In 2019, the New Jersey legislature passed a bill, which was signed by Governor Phil Murphy, appropriating $20 million, divided evenly between thoroughbred racing and standardbred racing, for five fiscal years to aid purse accounts.
“The numbers of mares bred has been on the incline for five years,” said Klau. “In fact, right before the appropriation was approved by the legislature, just the hint that it was coming increased the numbers.
“More mares are coming. More stallions are coming. It’s been a trend upward, which also is great to show that the legislature was right in supporting our industry.”
New Jersey offers breeders awards, a New Jersey-sired overnight bonus and resident-mare rebates, and on the trotting end, it’s top notch, but both Gulotta and Klau would like to see more elite pacing stallions come to the state to join Lazarus N and Perfect Sting, both standing at Deo Volente.
“If you look at what we have, Lazarus is, of course, a Bettor’s Delight and Perfect Sting is an Always B Miki,” said Gulotta. “So, what would be interesting is getting something in the Somebeachsomewhere line to fill in the diversity of lineages.”
Klau has questioned why Southwind can attract such in-demand stallions as Muscle Hill, Tactical Landing and Walner, but not a pacing equivalent.

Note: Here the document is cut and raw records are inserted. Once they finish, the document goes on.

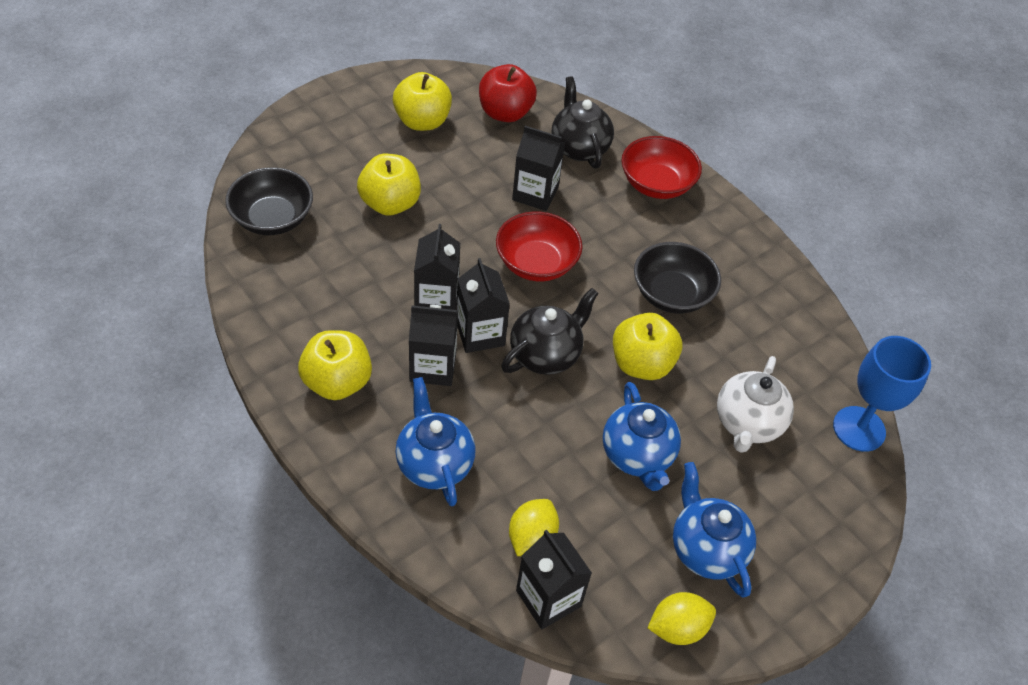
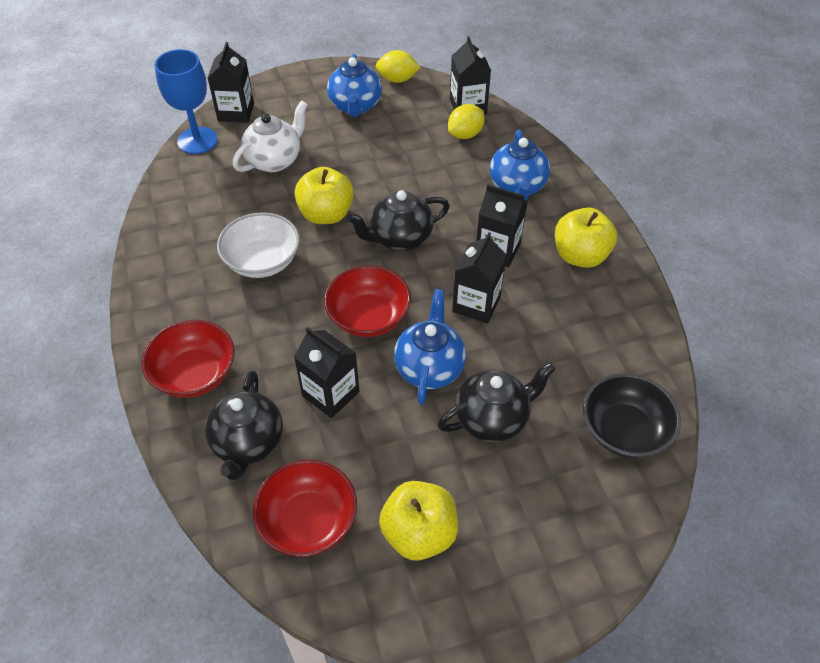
camera: 155 degrees left, 0 degrees up
yellow apple [357,154,421,216] -> black teapot [437,362,555,442]
black carton [456,258,510,353] -> black carton moved to [208,42,254,123]
red apple [479,64,537,122] -> red bowl [252,460,357,557]
blue teapot [603,382,681,491] -> blue teapot moved to [394,289,466,405]
black bowl [634,242,721,313] -> white bowl [217,212,300,278]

“It wasn’t like we weren’t trying to get pacers,” said Klau. “We were all trying to get pacers. I was told having The Meadowlands as the premier mile track is more important for trotters than pacers. I mean, I could make a case that for the pacers it’s just as important.”
The NJSS trotters now have finals for $240,000, up 20 per cent over last year, and with the edition of the New Jersey Classic series for Jersey-sired horses in September, a trotter can stay in the state of New Jersey and race for $540,000. Pacers race for less because there are so many fewer of them.
Lazarus N is currently dominating the 2-year-old pacing NJSS and Gulotta’s looking forward to what Perfect Sting’s progeny will do in a few years as breeding and the sire stakes program in the state continue to rise.
“It’s clearly dramatically improved with the purse appropriation and sports betting,” said Gulotta. “Prior to the advent of those developments there was obviously concern. Things were extremely lean and they’re much, much better now.
“As an example, George Segal and Marty Granoff, who owned Perfect Sting before he was syndicated and they still own a significant piece, they decided they wanted to put the horse in New Jersey because there’s a lot of opportunity in New Jersey and little in the way of competition. There are so many reasons to be more excited today than you could have been even five to seven years ago.”
Each year, the SBOANJ must submit a report detailing how the appropriation was used, but that’s not all they have in the hopper.
“We’re working on putting together a horse industry economic impact study to present to the legislators to give them more of an overview of what else the industry does not only from what the appropriation has done for us as a group but what the industry does within the state and how it adds to the revenue base from taxes and things of that nature,” said Al Ochsner, SBOANJ executive administrator.
Even though 2023 is the last year for the appropriation and a new bill would have to be passed for a new appropriation, listening to Governor Murphy’s own words bring hope.
In an interview at The Meadowlands in 2021 on Meadowlands Pace Night, he referred to The Meadowlands as an iconic track not just in New Jersey, but in America, and said in part: “Conceptually, passionately, we will continue to be there for this industry. This industry is too important. There’s too much at stake, both in breeding, in handle, in jobs, in attendance, in open space. For all the above reasons, New Jersey’s all in in this industry.”